The RFES does not provide neutrality with respect to exploration investments. The RFES rate is not a measure of investor’s WACC and unsuccessful exploration investments may never be recovered. Even so, extending the RFES years from six to 10 may allow for more marginal fields to be developed. However, in general, reductions in tax revenues for the government exceed increases in profitability and certainty for investors.

After the introduction of the SC the system has been unable to adapt to cost escalation, motivating the emergence of a plethora of field allowances intended to reduce SC obligations. If targeted properly, these field allowance could enhance flexibility and adaptability of the regime. However, as they have been designed, they are not adjusted for inflation and have the same value for all qualifying fields, when clearly some qualifying fields are more profitable than others.

From the modeling exercise, it becomes evident that a cost-based allowance is more efficient since it will adjust to specific changes in the costs of fields. There is a strong case to advocate for the substitution of all SC allowances with a single cost-based allowance. In addition to field allowances, more neutrality is required in order to promote timely exploration investments from new entrant investors or small and medium sized firms.

Specific reforms to the fiscal system may prove effective in increasing the profitability of the province. However, more thorough asset stewardship will be required in order to avoid lack of cost consciousness. The creation of the Oil and Gas Authority signals the government’s intention to enhance its technical role and involvement.

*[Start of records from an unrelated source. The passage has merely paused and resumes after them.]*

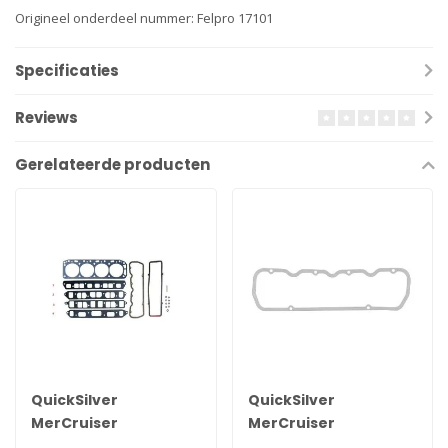
Origineel onderdeel nummer: Felpro 17101
Specificaties
Reviews
Gerelateerde producten
QuickSilver
QuickSilver
MerCruiser
MerCruiser
koppakkingset voor
kleppendeksel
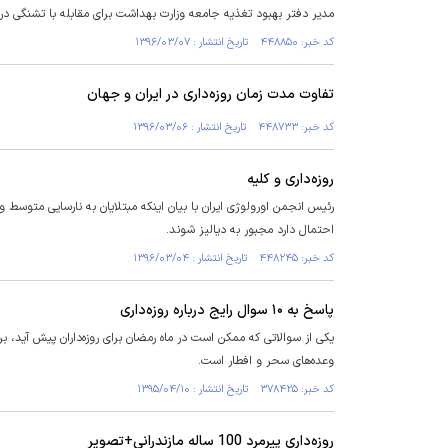
مدیر دفتر بهبود تغذیه جامعه وزارت بهداشت برای مقابله با تشنگی در 
کد خبر: ۴۴۸۸۵۰ تاریخ انتشار : ۱۳۹۶/۰۳/۰۷
تفاوت مدت زمان روزه‌داری در ایران و جهان
کد خبر: ۴۴۸۷۳۳ تاریخ انتشار : ۱۳۹۶/۰۳/۰۶
روزه‌داری و کلیه
رئیس انجمن اورولوژی ایران با بیان اینکه مبتلایان به نارسایی متوسط و
احتمال دارد مجبور به دیالیز شوند.
کد خبر: ۴۴۸۲۴۵ تاریخ انتشار : ۱۳۹۶/۰۳/۰۴
پاسخ به ۱۰ سوال رایج درباره روزه‌داری
یکی از سوالاتی که ممکن است در ماه رمضان برای روزه‌داران پیش آید
وعده‌های سحر و افطار است.
کد خبر: ۳۷۸۴۲۵ تاریخ انتشار : ۱۳۹۵/۰۴/۱۰
روزه‌داری پیرمرد 100 ساله مازندرانی+تصویر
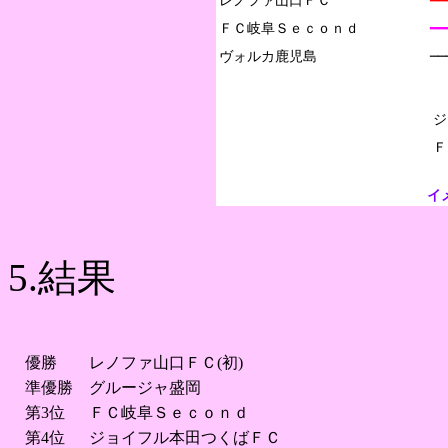
レノファ山口ＦＣ

━
ＦＣ岐阜Ｓｅｃｏｎｄ

━
──
ジ
イ
5.結果
優勝
レノファ山口ＦＣ(初)
準優勝
グルージャ盛岡
第3位
ＦＣ岐阜Ｓｅｃｏｎｄ
第4位
ジョイフル本田つくばＦＣ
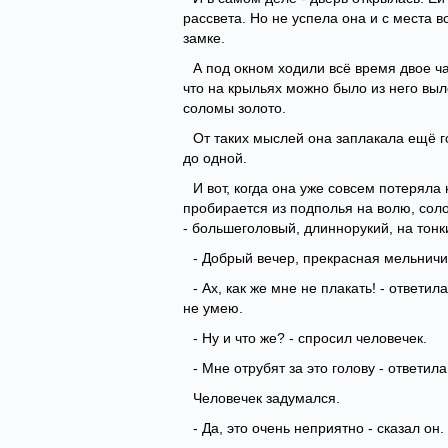
рассвета. Но не успела она и с места в
замке.
А под окном ходили всё время двое ч
что на крыльях можно было из него выле
соломы золото.
От таких мыслей она заплакала ещё го
до одной.
И вот, когда она уже совсем потеряла
пробирается из подполья на волю, сол
- большеголовый, длиннорукий, на тонк
- Добрый вечер, прекрасная мельничиха
- Ах, как же мне не плакать! - ответи
не умею.
- Ну и что же? - спросил человечек.
- Мне отрубят за это голову - ответила
Человечек задумался.
- Да, это очень неприятно - сказал он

The UKCS has evolved into a basin with over 300 fields, ever smaller new discoveries and ever growing interdependencies. A neutral tax will benefit government and industry alike and will allow for "market efficiency," thus generating the appropriate business environment in order to “Maximise Economic Recovery” for the UK.

This article was based on the academic paper, “The Economics of Exploration in the UKCS: A case study on the Central North Sea and West of Shetland.”


Ignacio Fernandez is a consultant at Palantir Solutions. He recently graduated from the University of Aberdeen with an Msc, Petroleum, Energy Economics and Finance. His paper, from which this article is written, was a runner up in the Energy Institute's annual best MSc student energy paper competition.